LGBT athletic news outlet OutSports kicked off National Coming Out Week with an impressive and eloquent article written by the 22-year-old Hillsdale College senior who just became the first out male basketball player in Division II of the NCAA.
Derek Schell is a guard for the Hillsdale College Chargers and an international business major. And as of last month, he's out to his coaches, teammates, and classmates at his liberal arts college in Hillsdale, Mich.
In his articulate op-ed, Schell recounts his high school experience as a "star athlete and a successful student" at a prestigious Catholic school, acknowledging that for most 17-year-olds, that situation would be a "dream come true."
"For me, it was a nightmare," Schell writes. "I became part of a group of people from whom certain things were expected, including being honor roll students and varsity athletes. ... I hid who I was so that I wouldn't let other people down. It was much later that I realized that the problem was not that I didn't fit into my world the way that I wanted to. The problem was that my world didn't fit who I was. It fit the guy I was trying to be, but it didn't fit Derek."

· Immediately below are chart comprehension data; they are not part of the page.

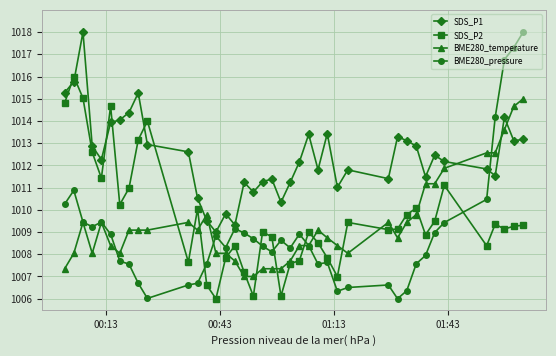

What is the difference between the second highest and minimum values in the SDS_P2 series?

9.0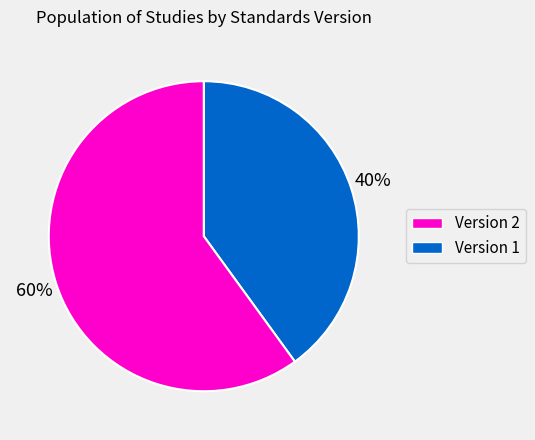

To the nearest percent, what is the difference between the largest and smallest slice percentages?

20%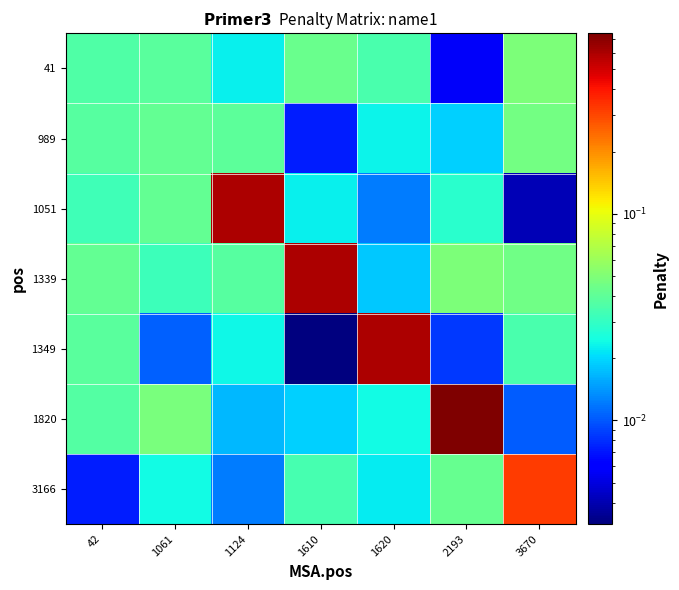

Which series has the largest total across all categories?

1820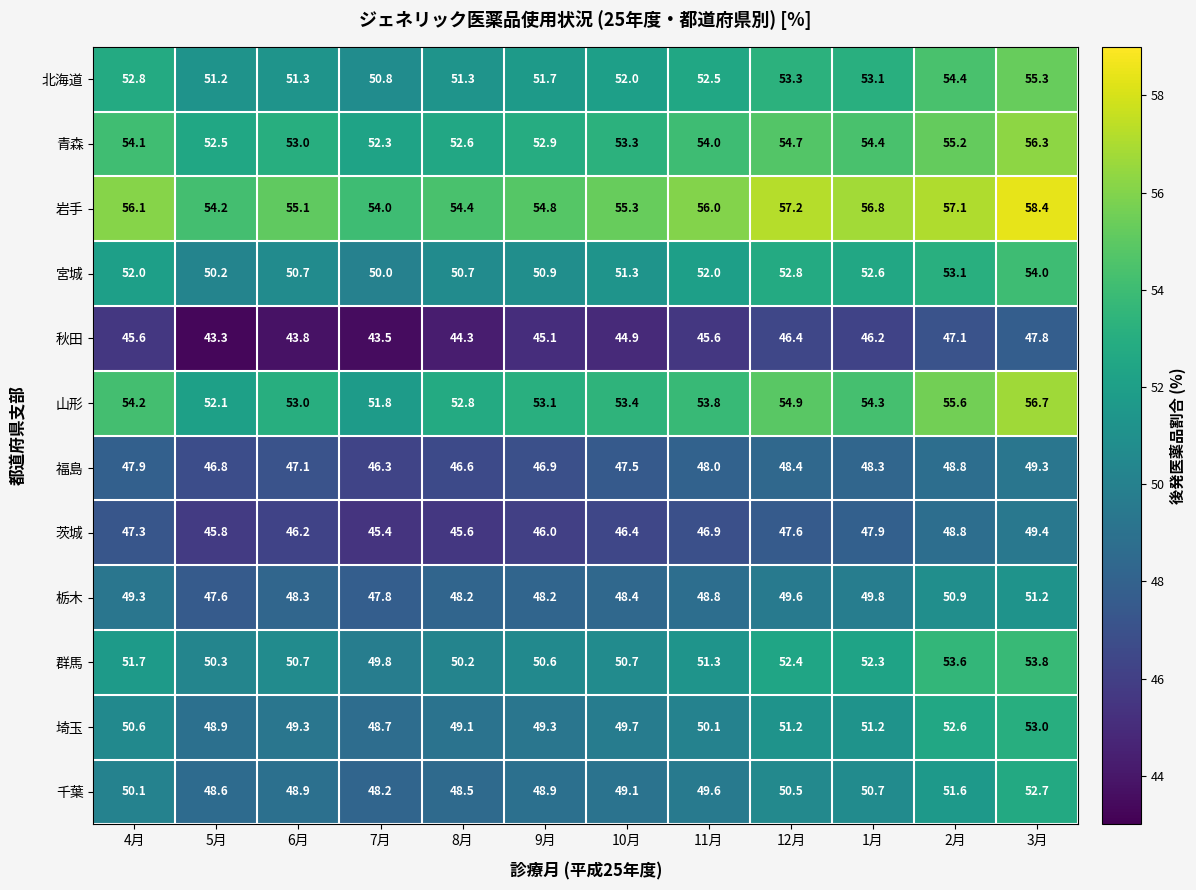

What is the total value across all series at 3月?

637.9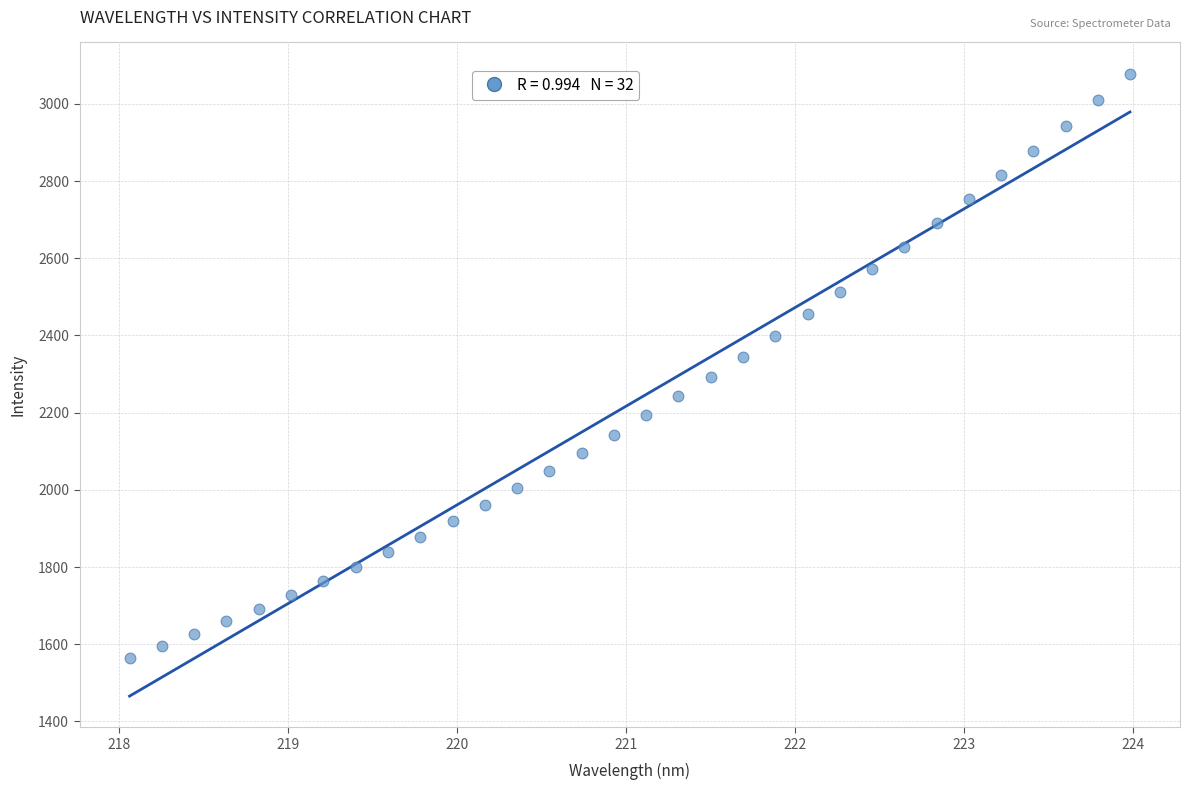

What is the range of Y values (max minus min)?

1514.8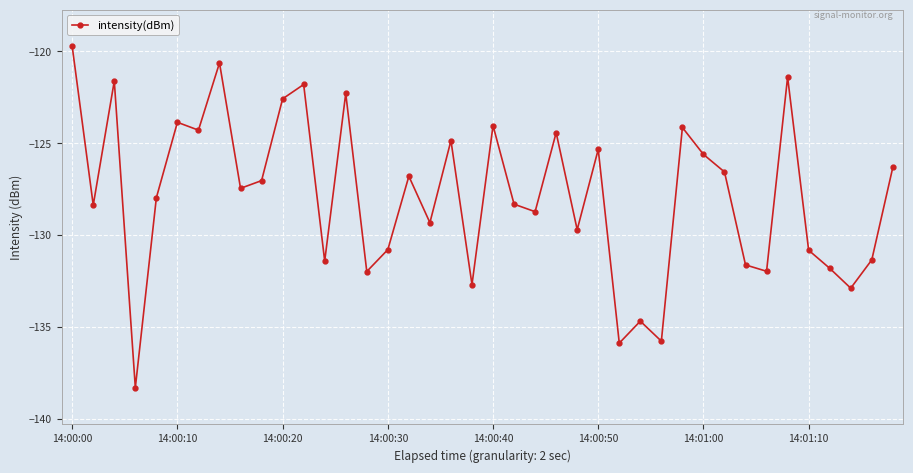

True or false: there are more than 1 points higher than both neighbors.

True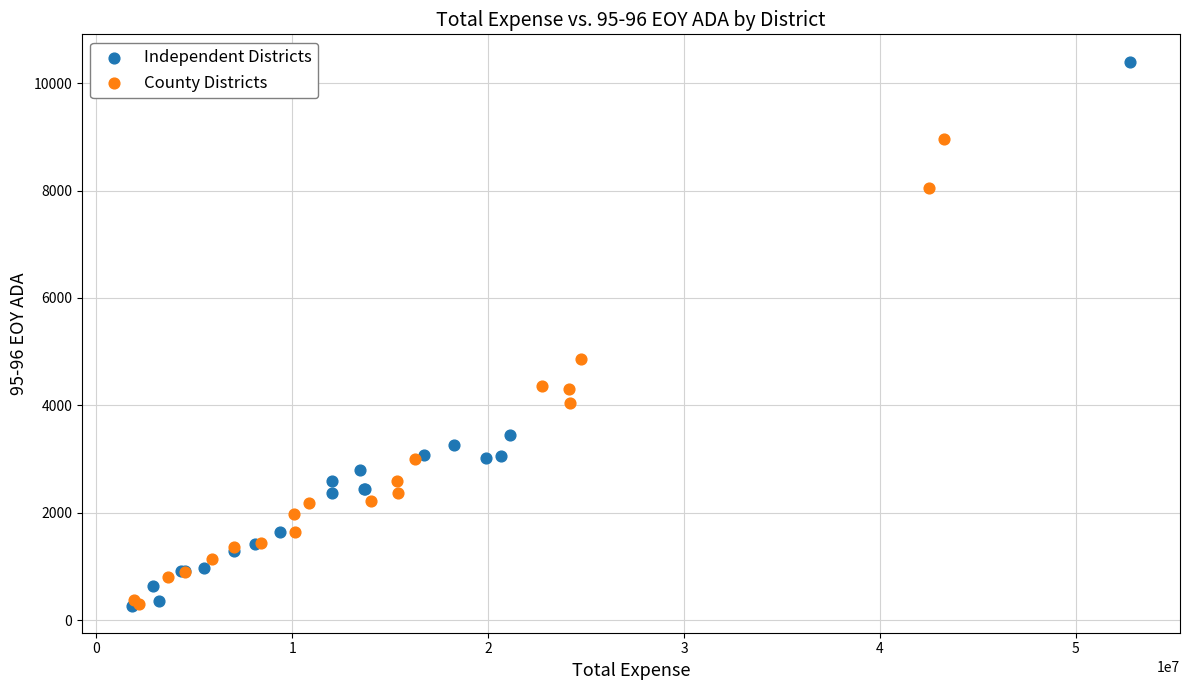

Which series has the largest Y range (max minus min)?

Independent Districts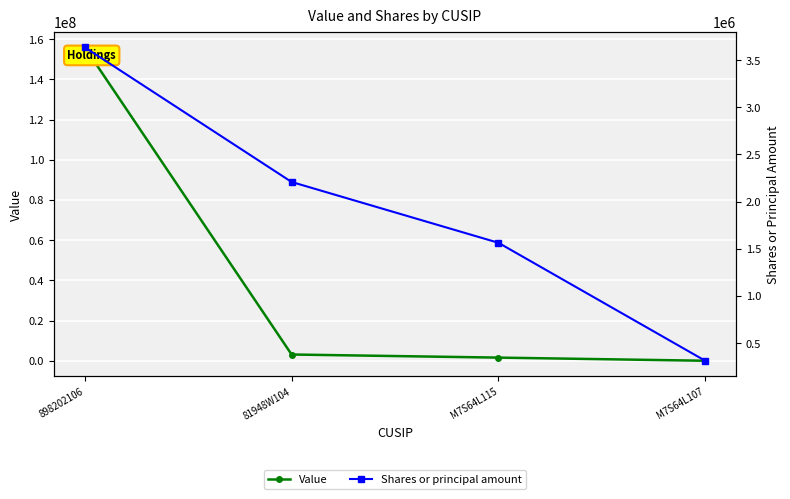

Reading left to right, what are all the values shown in this chart?

Value: 898202106=155963652	81948W104=3136274	M7S64L115=1595173	M7S64L107=25649
Shares or principal amount: 898202106=3636364	81948W104=2208644	M7S64L115=1563895	M7S64L107=312798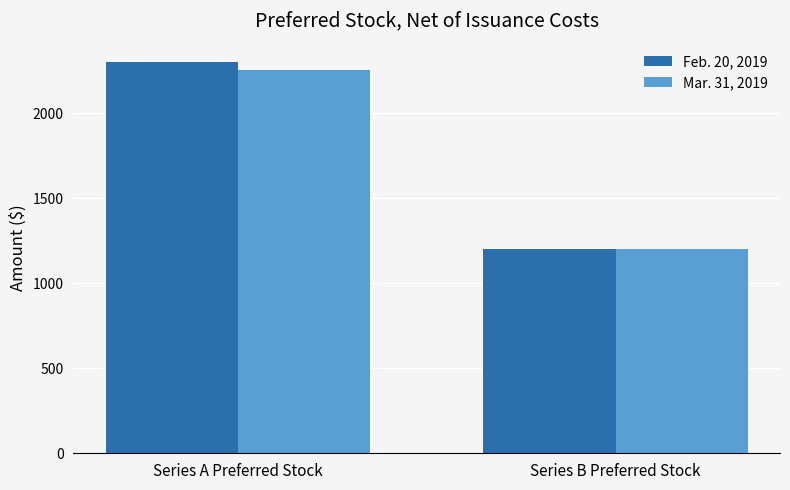

Which label corresponds to the smallest value in the chart?

Series B Preferred Stock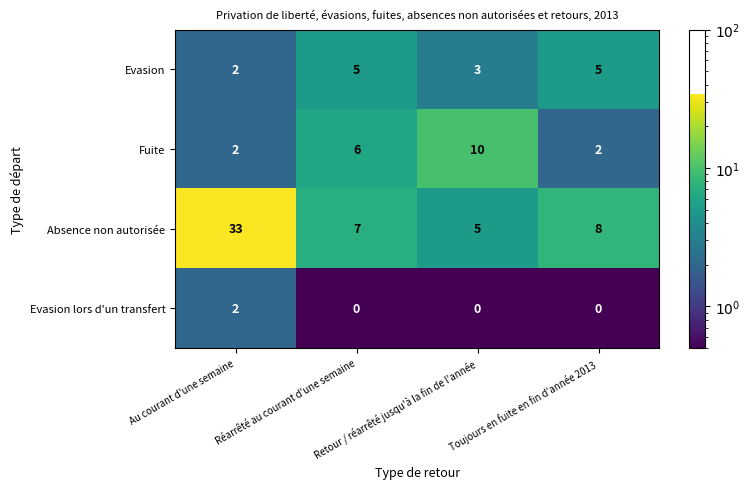

What is the greatest value displayed?

33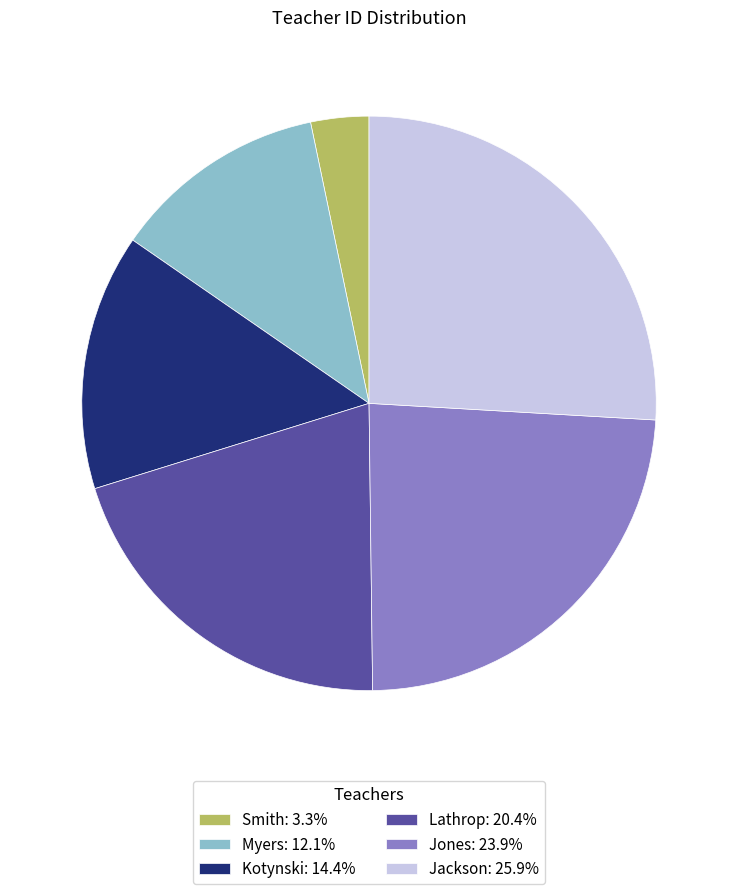

Is it true that Myers is 12% of the pie?

True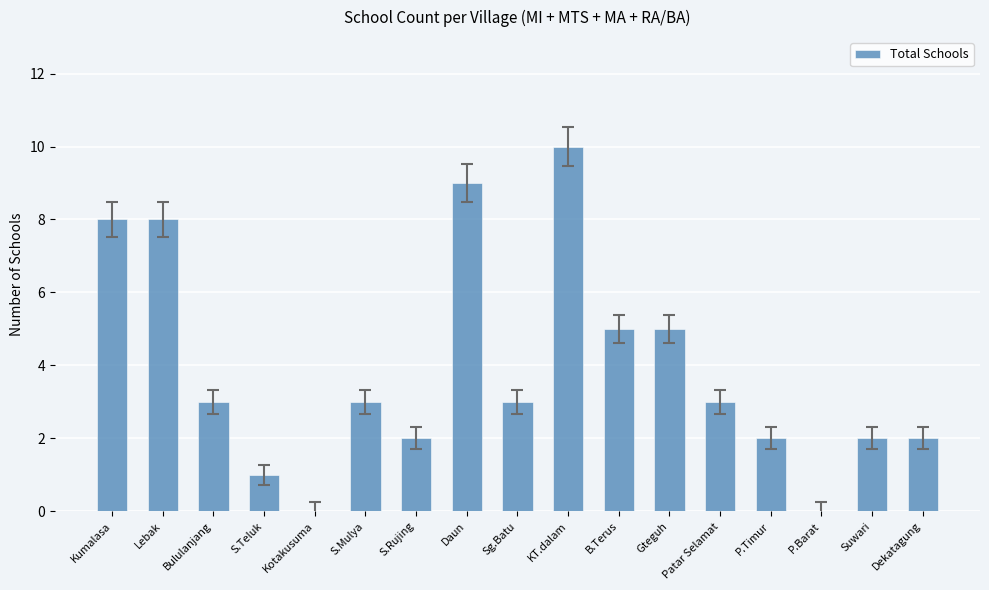

What is the maximum value shown in the chart?

10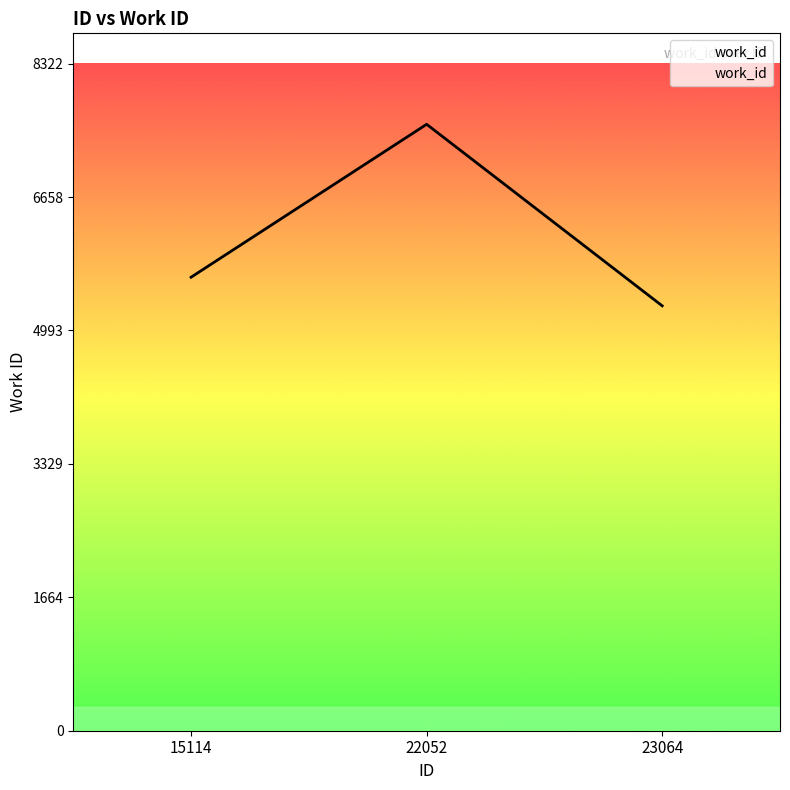

What value does the data have at 22052, to the nearest 50?

7550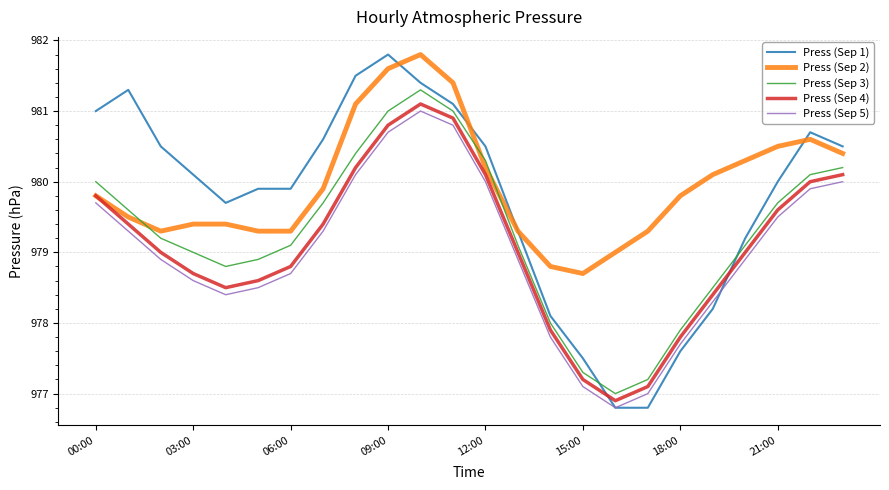

What is the maximum value for Press (Sep 5)?

981.0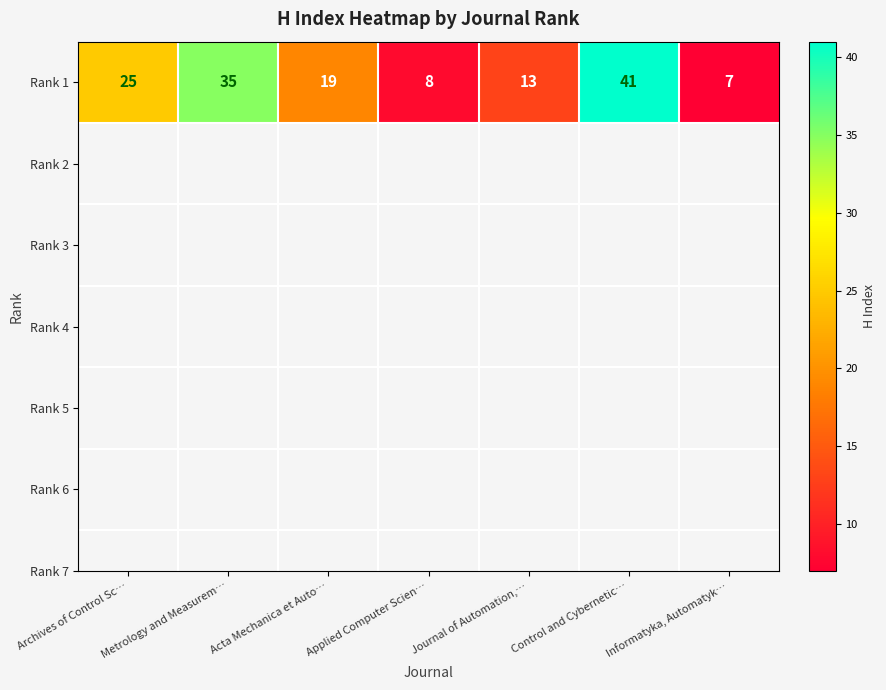

What is the average value?

21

Schell reveals his lengthy and emotional coming-out process, valiantly struggling to overcome stereotypes that made him believe he couldn't be an athlete and be gay; or be gay and Christian. Alongside his attraction to other men, Schell also developed what he calls an "emotional connection" to creative outlets like music, art, and photography.
"Those feelings conflicted with my understanding of being an athlete and I couldn't figure out how to make those two concepts coexist," he writes. "Who I was becoming contradicted who I thought I was supposed to become."
Schell points out that three years ago, he promised himself he would never reveal his secret to anyone. But since then, with the support of his family, his boyfriend, and even classmates at his self-described "conservative college," Schell has come to realize that he "could be an athlete, be a friend, be a son, be a brother, be an artist, and be gay as well."
"I could even be a huge Glee fan too," he writes. "There never needed to be differentiation between the various aspects of my life and personality. One is not mutually exclusive of the other, and being all of these things, all at once, makes me who I am."